[Document extract]

MCP Auth Scope Selection
I would like to request a feature that supports selecting a subset of scopes when attempting to connect to a remote MCP server that requires authentication. Currently, VS Code requests all scopes by default, which can cause issues with Conditional Access (CA) policies blocking token requests for certain resources. By allowing users to select specific scopes, we can avoid these issues and ensure smoother integration with apis protected by conditional access.
Currently we take the scopes supported in the PRM: https://github.com/microsoft/vscode/blob/cbf19a68dcdf11231855adc915b6d319e7f26326/src/vs/workbench/api/common/extHostMcp.ts#L328-L336 and fallback to what the server has... and then fallback to no scopes.
I would be willing to provide UI around picking the scopes... but I would need a way to show the scopes in a human readable format... I'm not aware of something in the OAuth spec for this, but maybe there is an extension.

[/Document extract]
[Raw data]

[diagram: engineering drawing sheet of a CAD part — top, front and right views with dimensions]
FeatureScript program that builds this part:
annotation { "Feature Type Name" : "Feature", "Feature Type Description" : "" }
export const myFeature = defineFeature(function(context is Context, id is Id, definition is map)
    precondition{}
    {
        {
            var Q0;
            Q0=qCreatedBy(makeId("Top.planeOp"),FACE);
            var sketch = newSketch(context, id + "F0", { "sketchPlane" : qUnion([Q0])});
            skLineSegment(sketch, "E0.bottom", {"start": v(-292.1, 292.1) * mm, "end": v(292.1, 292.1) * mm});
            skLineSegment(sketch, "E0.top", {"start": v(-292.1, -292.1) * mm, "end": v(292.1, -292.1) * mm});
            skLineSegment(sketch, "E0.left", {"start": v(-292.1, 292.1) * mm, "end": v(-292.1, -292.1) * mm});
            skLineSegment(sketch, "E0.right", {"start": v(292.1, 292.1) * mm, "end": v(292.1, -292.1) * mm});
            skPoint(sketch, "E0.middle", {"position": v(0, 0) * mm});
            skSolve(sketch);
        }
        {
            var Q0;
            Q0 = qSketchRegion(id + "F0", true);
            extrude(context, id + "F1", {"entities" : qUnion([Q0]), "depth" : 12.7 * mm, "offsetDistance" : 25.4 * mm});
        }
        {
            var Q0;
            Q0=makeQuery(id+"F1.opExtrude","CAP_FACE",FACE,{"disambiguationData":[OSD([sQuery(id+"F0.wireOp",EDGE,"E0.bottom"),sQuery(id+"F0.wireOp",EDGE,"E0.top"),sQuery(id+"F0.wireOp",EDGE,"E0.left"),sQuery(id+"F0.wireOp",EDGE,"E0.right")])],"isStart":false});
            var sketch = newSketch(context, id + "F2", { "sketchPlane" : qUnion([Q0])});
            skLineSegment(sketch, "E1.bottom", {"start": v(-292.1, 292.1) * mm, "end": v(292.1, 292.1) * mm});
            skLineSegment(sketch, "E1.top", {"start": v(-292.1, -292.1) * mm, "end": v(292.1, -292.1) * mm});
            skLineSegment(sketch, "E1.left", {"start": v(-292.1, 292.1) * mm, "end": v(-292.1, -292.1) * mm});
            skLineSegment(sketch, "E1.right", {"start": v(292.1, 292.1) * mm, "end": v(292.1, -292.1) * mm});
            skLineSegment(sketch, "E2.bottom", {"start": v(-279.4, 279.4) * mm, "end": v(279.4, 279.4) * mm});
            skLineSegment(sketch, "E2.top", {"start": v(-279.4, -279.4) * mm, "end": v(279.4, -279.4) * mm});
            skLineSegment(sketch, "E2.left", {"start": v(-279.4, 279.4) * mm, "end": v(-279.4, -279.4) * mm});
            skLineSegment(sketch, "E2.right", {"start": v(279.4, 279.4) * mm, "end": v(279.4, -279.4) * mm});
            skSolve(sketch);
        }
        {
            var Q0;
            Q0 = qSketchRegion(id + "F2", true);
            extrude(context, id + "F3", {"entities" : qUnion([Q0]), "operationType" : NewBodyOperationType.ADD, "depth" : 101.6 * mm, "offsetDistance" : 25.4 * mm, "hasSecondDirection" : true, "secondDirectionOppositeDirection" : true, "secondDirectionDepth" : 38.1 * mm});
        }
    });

[/Raw data]

# Work to complete
Copy the passage of the MCP auth scope selection text starting at "MCP Auth Scope" and ending at "by conditional access.".

# Solution below
MCP Auth Scope Selection
I would like to request a feature that supports selecting a subset of scopes when attempting to connect to a remote MCP server that requires authentication. Currently, VS Code requests all scopes by default, which can cause issues with Conditional Access (CA) policies blocking token requests for certain resources. By allowing users to select specific scopes, we can avoid these issues and ensure smoother integration with apis protected by conditional access.